(Extracted items)
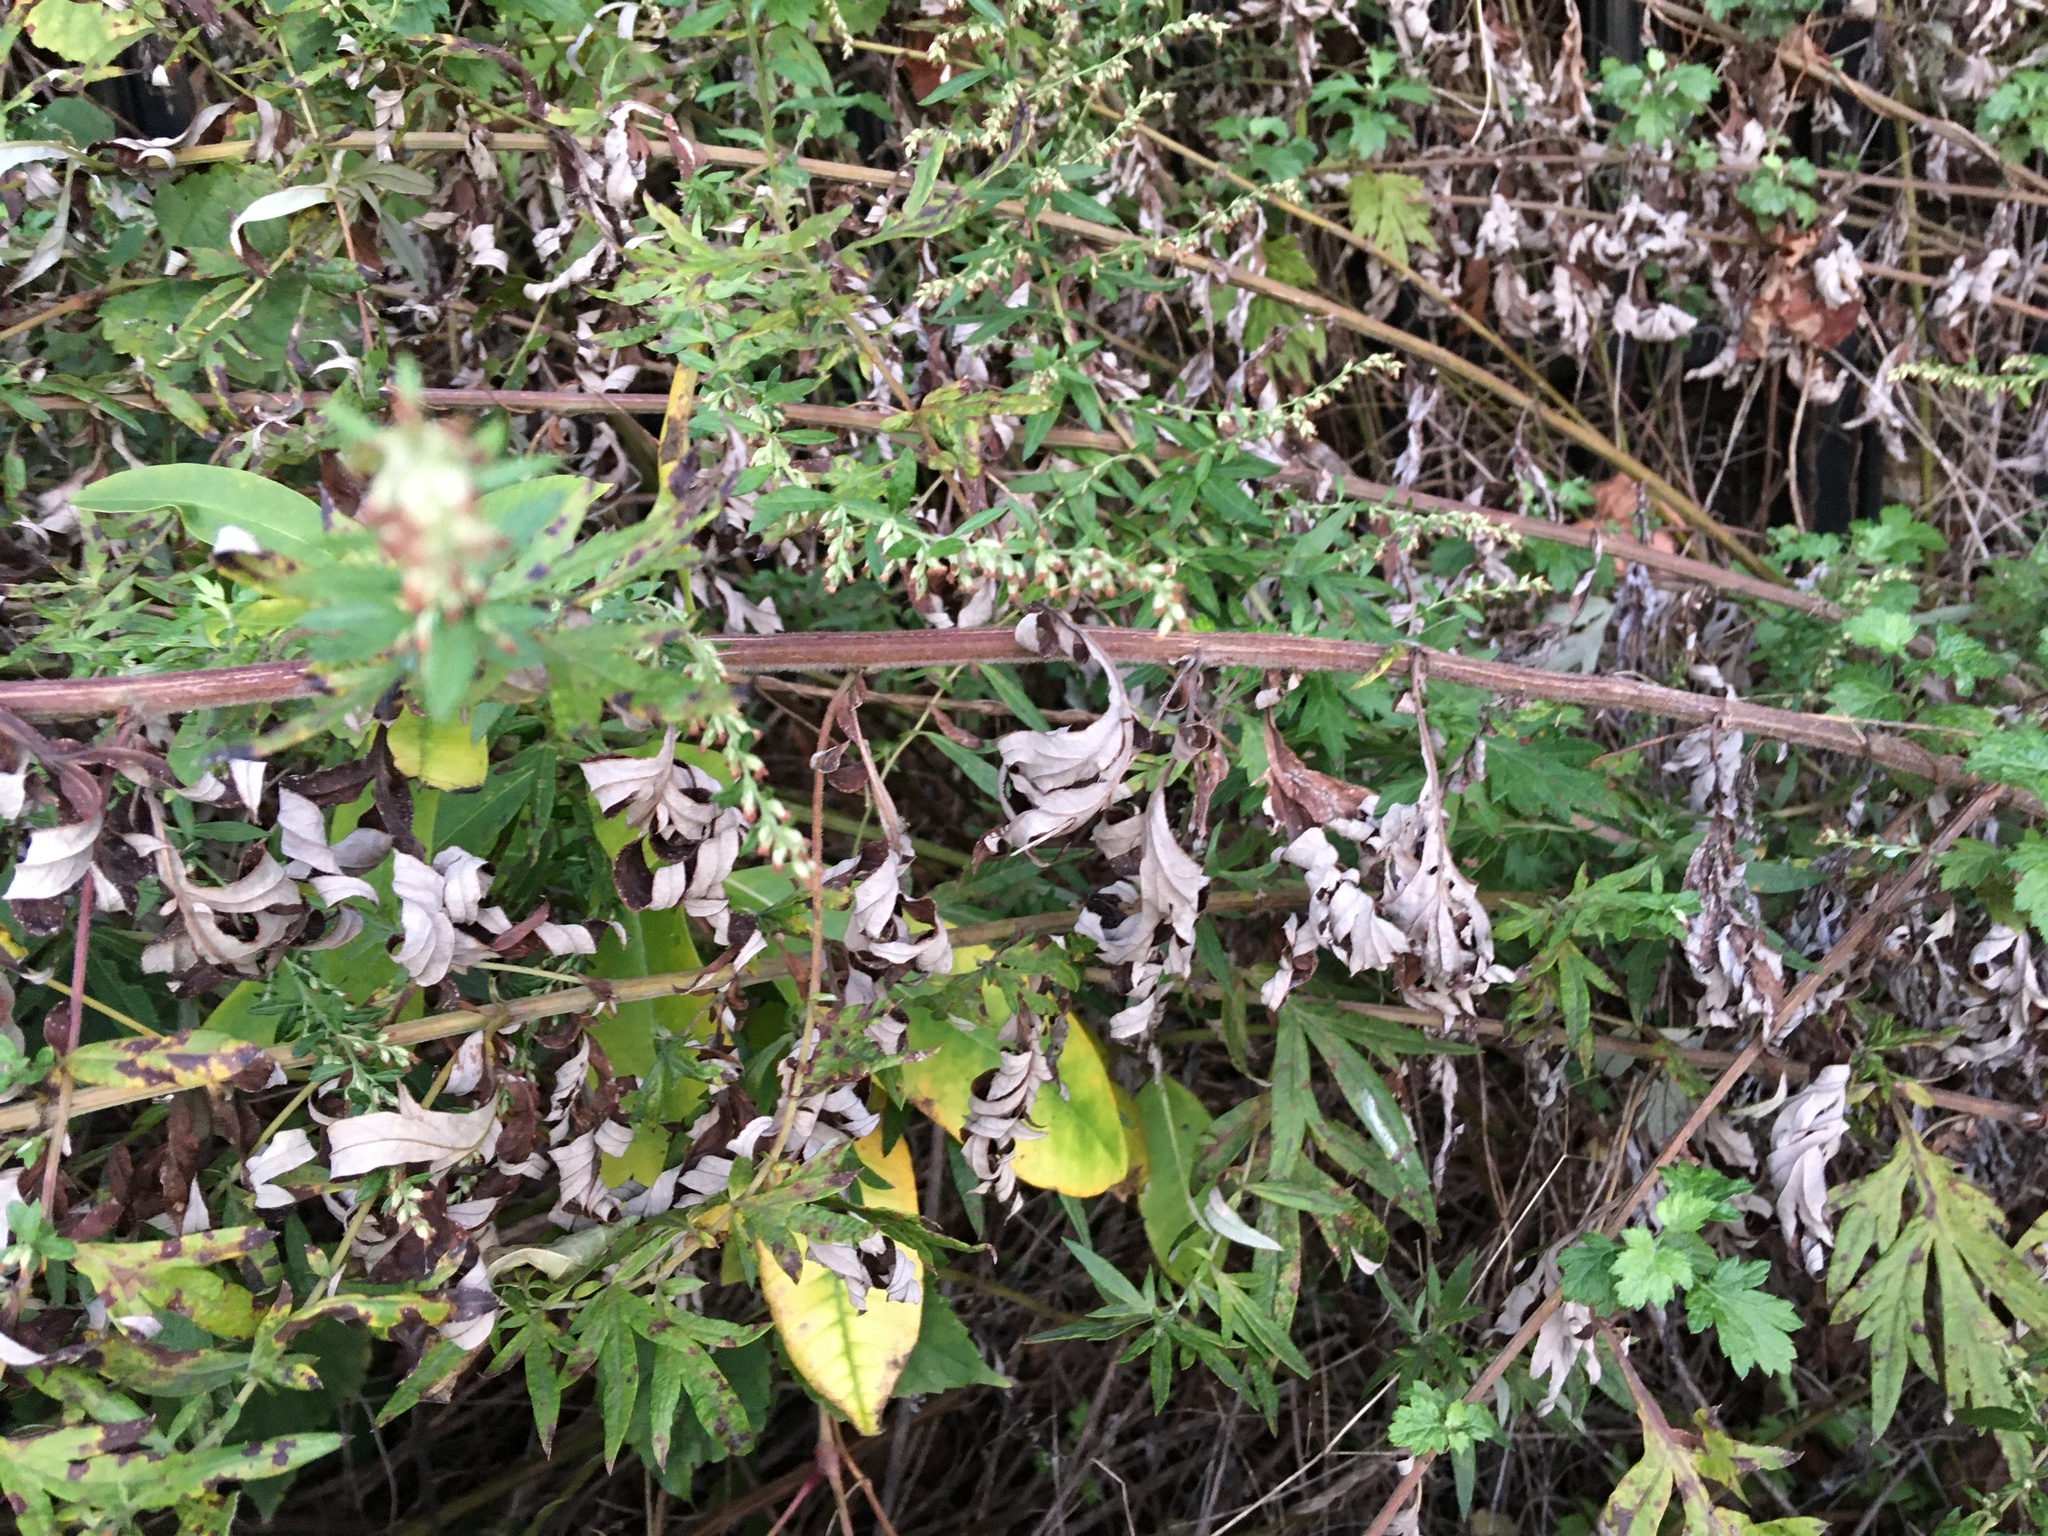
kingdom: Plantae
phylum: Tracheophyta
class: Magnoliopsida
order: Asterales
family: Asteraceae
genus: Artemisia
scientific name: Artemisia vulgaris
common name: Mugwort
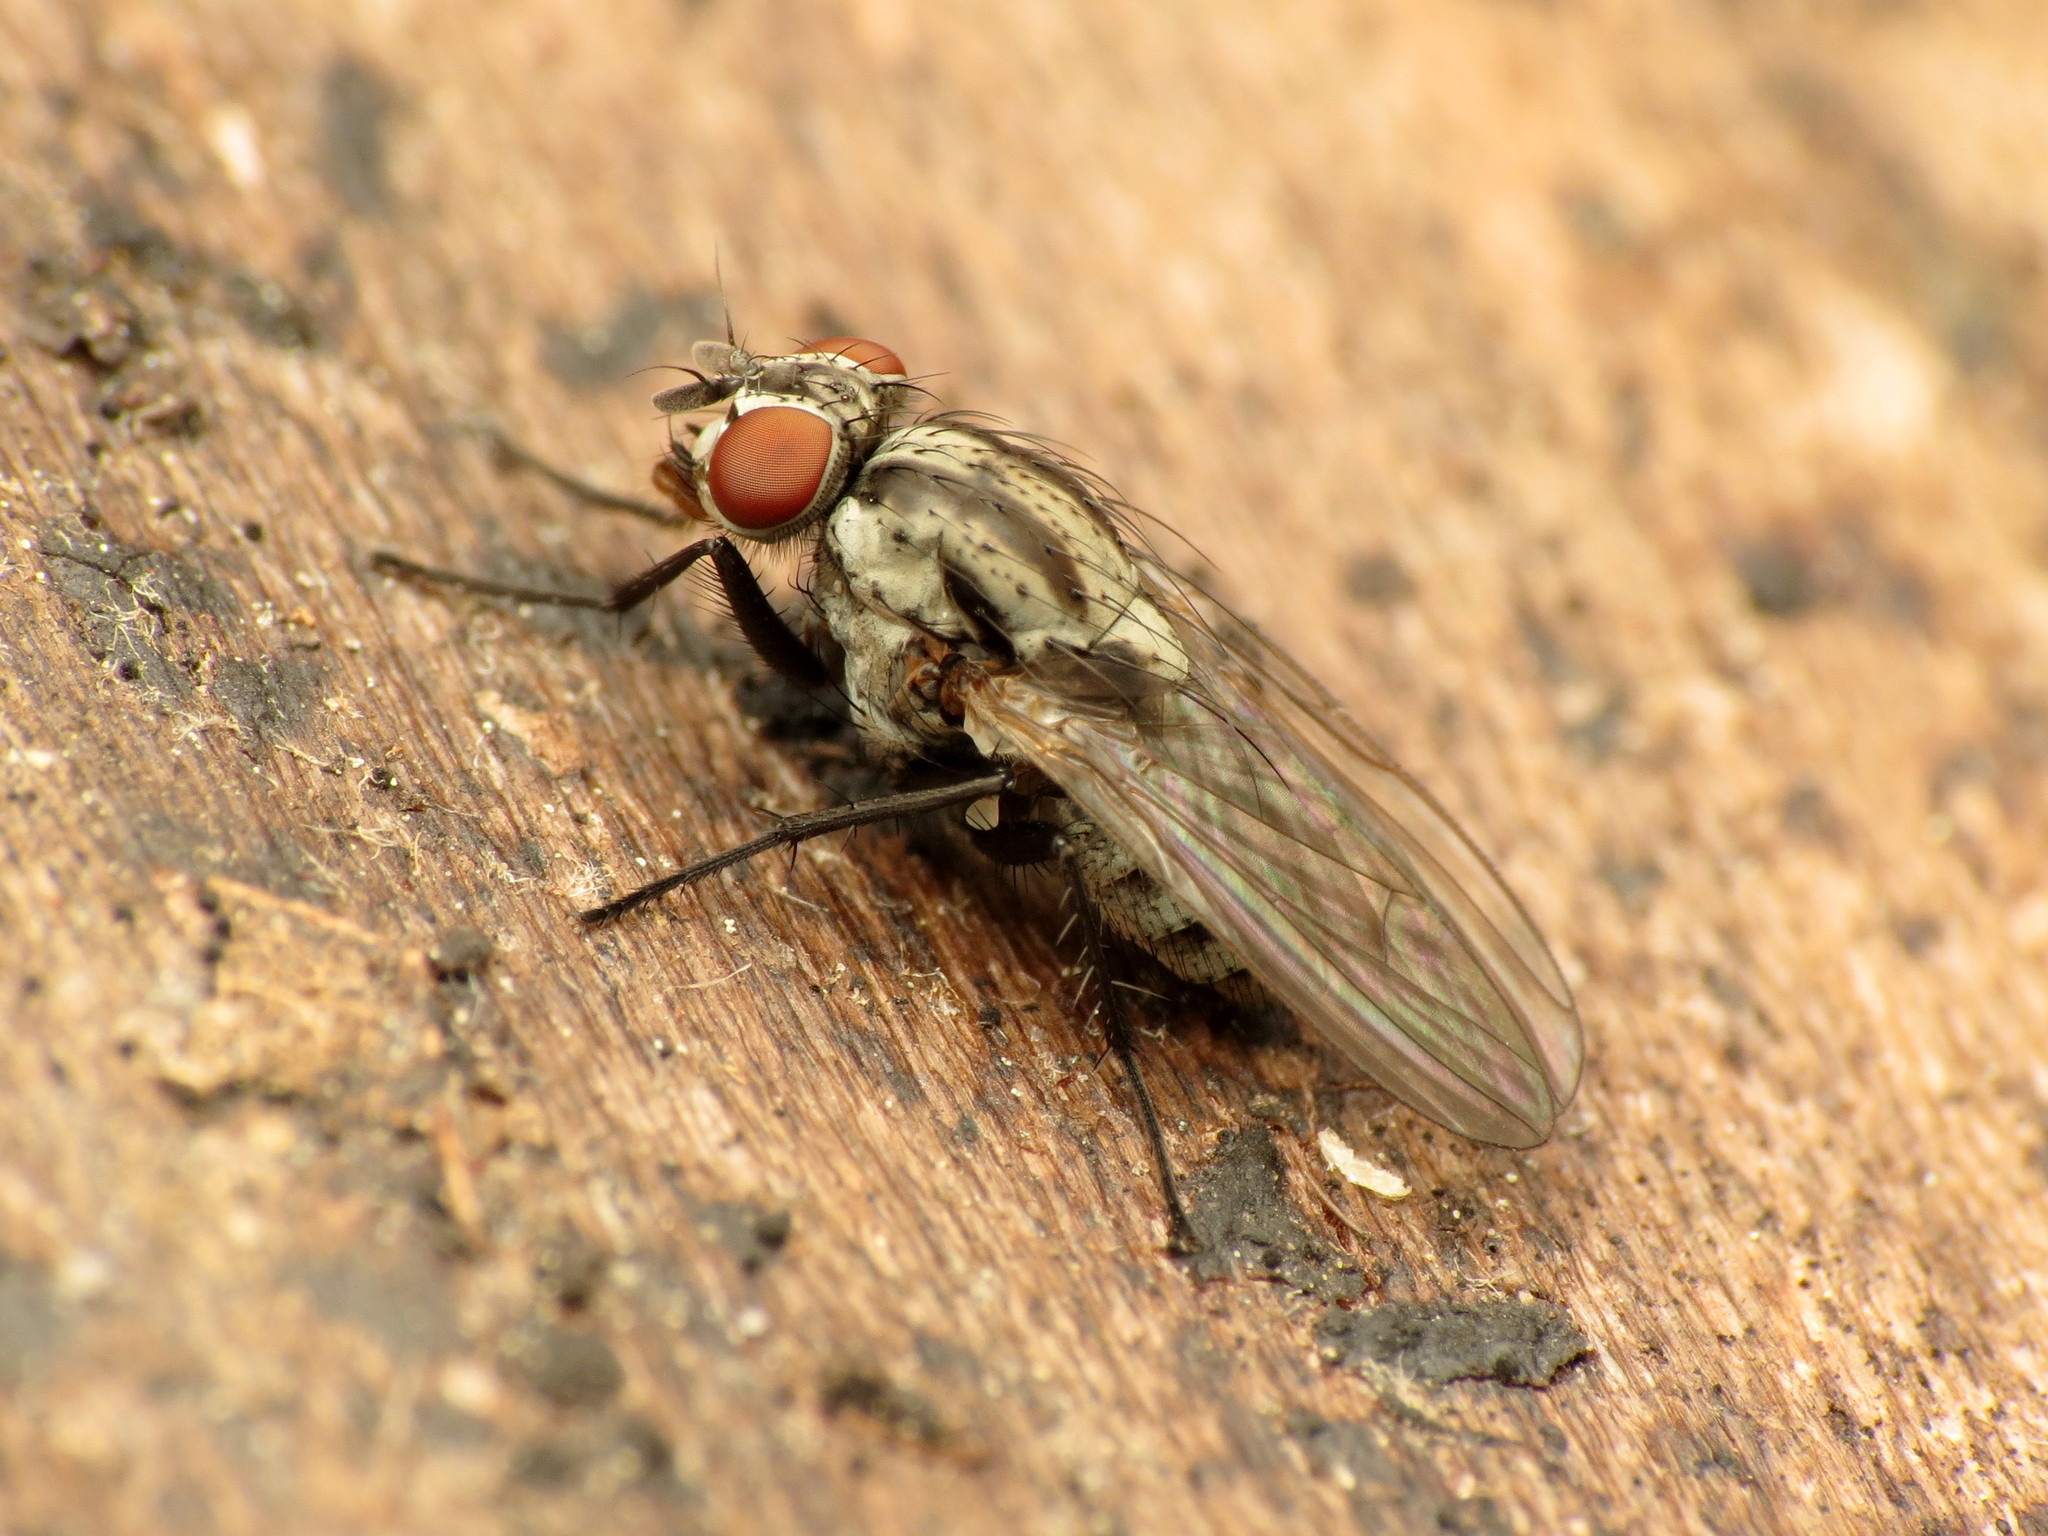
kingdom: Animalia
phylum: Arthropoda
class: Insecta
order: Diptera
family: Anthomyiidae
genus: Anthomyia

(PROBLEM TO SOLVE) Pull out the naming lines for every item above, copying each one word for word. Leave the pictures out of your answer.

(OUTPUT)
kingdom: Plantae
phylum: Tracheophyta
class: Magnoliopsida
order: Asterales
family: Asteraceae
genus: Artemisia
scientific name: Artemisia vulgaris
common name: Mugwort
kingdom: Animalia
phylum: Arthropoda
class: Insecta
order: Diptera
family: Anthomyiidae
genus: Anthomyia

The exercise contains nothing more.